Arguably, the above IR could be lowered to a gpu.launch op and a gpu.all_reduce op. Specifically, the the inner scf.parallel can be replaced by gpu.all_reduce, inheriting the reduction region from the scf.reduce op. The converted IR (after canonicalization) would be:
#map = affine_map<(d0) -> (d0 * 128)>
module {
func.func @sum(%arg0: memref<8192xf32>) -> memref<f32> {
%c128 = arith.constant 128 : index
%c1 = arith.constant 1 : index
%c64 = arith.constant 64 : index
%c0 = arith.constant 0 : index
%cst = arith.constant 0.000000e+00 : f32
%alloc = memref.alloc() {alignment = 64 : i64} : memref<f32>
memref.store %cst, %alloc[] : memref<f32>
%alloc_0 = memref.alloc() {alignment = 64 : i64} : memref<64xf32>
scf.for %arg1 = %c0 to %c64 step %c1 {
memref.store %cst, %alloc_0[%arg1] : memref<64xf32>
}
gpu.launch blocks(%arg1, %arg2, %arg3) in (%arg7 = %c64, %arg8 = %c1, %arg9 = %c1)

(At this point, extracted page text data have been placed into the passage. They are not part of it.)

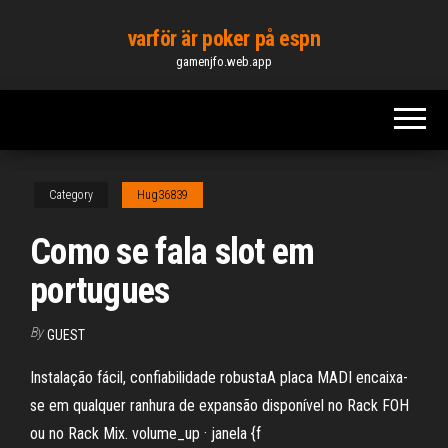
Skip
varför är poker på espn
to
gamenjfo.web.app
the
content
Category
Hug36839
Como se fala slot em
portugues
By
GUEST
Instalação fácil, confiabilidade robustaA placa MADI encaixa-
se em qualquer ranhura de expansão disponível no Rack FOH
ou no Rack Mix. volume_up · janela {f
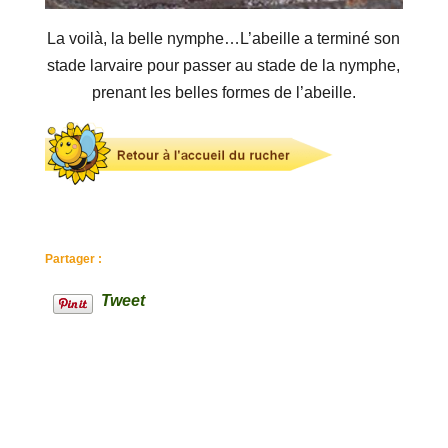
La voilà, la belle nymphe…L’abeille a terminé son
stade larvaire pour passer au stade de la nymphe,
prenant les belles formes de l’abeille.
Partager :
Tweet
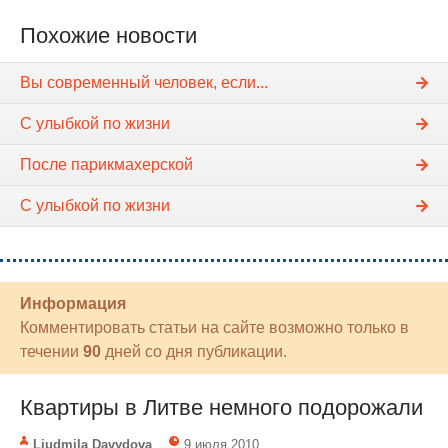
Похожие новости
Вы современный человек, если...
С улыбкой по жизни
После парикмахерской
С улыбкой по жизни
Информация
Комментировать статьи на сайте возможно только в
течении
90
дней со дня публикации.
Квартиры в Литве немного подорожали
Liudmila Davydova
9 июля 2010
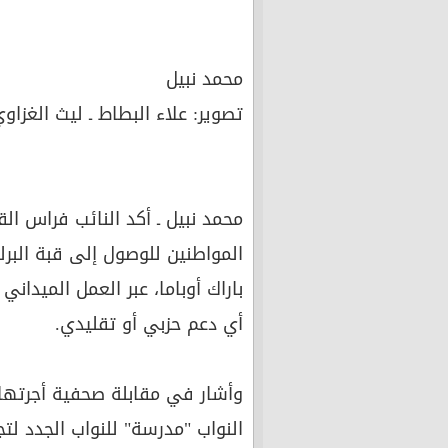
محمد نبيل
تصوير: علاء البطاط ـ ليث الغزاو
محمد نبيل ـ أكد النائب فراس الق
المواطنين للوصول إلى قبة البر
باراك أوباما، عبر العمل الميدا
أي دعم حزبي أو تقليدي.
وأشار في مقابلة صحفية أجرتها 
النواب "مدرسة" للنواب الجدد لتج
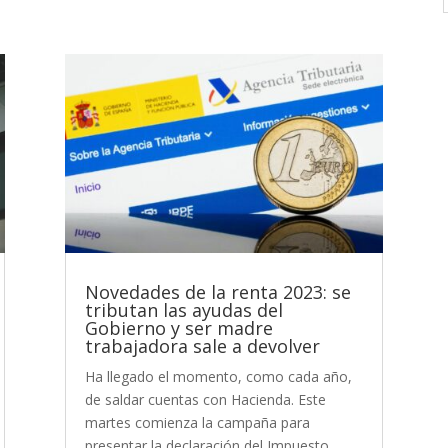
Novedades de la renta 2023: se
tributan las ayudas del
Gobierno y ser madre
trabajadora sale a devolver
Ha llegado el momento, como cada año,
de saldar cuentas con Hacienda. Este
martes comienza la campaña para
presentar la declaración del Impuesto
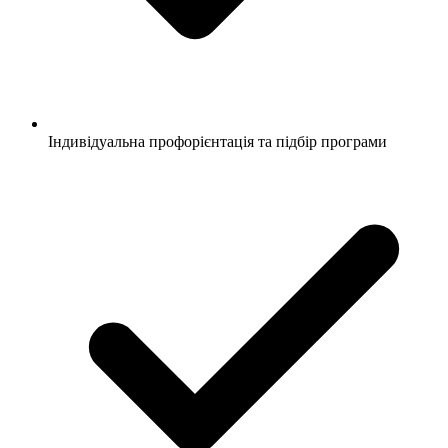
Індивідуальна профорієнтація та підбір програми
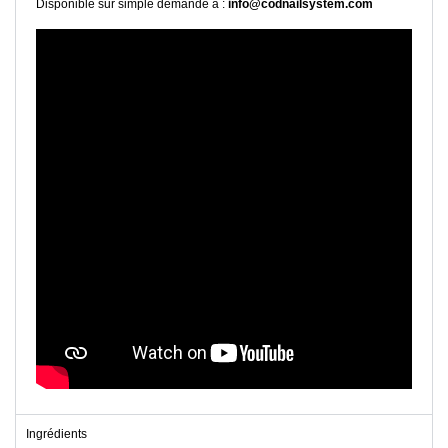
Disponible sur simple demande à :
info@codnailsystem.com
Ingrédients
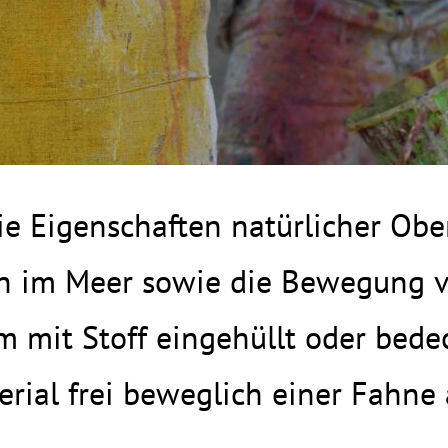
ie Eigenschaften natürlicher Obe
 im Meer sowie die Bewegung v
 mit Stoff eingehüllt oder bede
rial frei beweglich einer Fahne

threads(%arg4, %arg5, %arg6) in (%arg10 = %c128, %arg11 = %c1, %arg12 = %c1) {
%subview = memref.subview %alloc_0[%arg1] [1] [1] :
memref<64xf32> to memref<f32, strided<[], offset: ?>>
%0 = affine.apply #map(%arg1)
%subview_1 = memref.subview %arg0[%0] [128] [1] :
memref<8192xf32> to memref<128xf32, strided<[1], offset: ?>>
%1 = memref.load %subview_1[%arg4] : memref<128xf32, strided<[1], offset: ?>>
%2 = gpu.all_reduce %1 uniform {
^bb0(%arg13: f32, %arg14: f32):
%3 = arith.addf %arg13, %arg14 : f32
gpu.yield %3 : f32
} : (f32) -> f32
memref.store %2, %subview[] : memref<f32, strided<[], offset: ?>>
gpu.terminator
} {SCFToGPU_visited}
scf.for %arg1 = %c0 to %c64 step %c1 {
%0 = memref.load %alloc_0[%arg1] : memref<64xf32>
%1 = memref.load %alloc[] : memref<f32>
%2 = arith.addf %0, %1 : f32
memref.store %2, %alloc[] : memref<f32>
}
memref.dealloc %alloc_0 : memref<64xf32>
return %alloc : memref<f32>
}
}
This IR can be lowered to GPU binary using existing passes, for example the nvvm pipeline. (Moving buffers to/from the device, and potentially executing the final reduction on the gpu would require additional changes but those can be dealt with separately.)
The necessary code change in SCFToGPU conversion looks relatively straightforward (at least for simple cases like this).
Is this a reasonable approach for reduction op lowering that would be of general interest?
My motivation is that the first version with tiled scf.parallel op could plausibly be generated from, say, linalg.reduce, using something like linalg::tileReductionUsingForall (with some modifications - at the moment it generates a serial scf.for for the inner loop) with which lowering from linalg to gpu binary should be possible.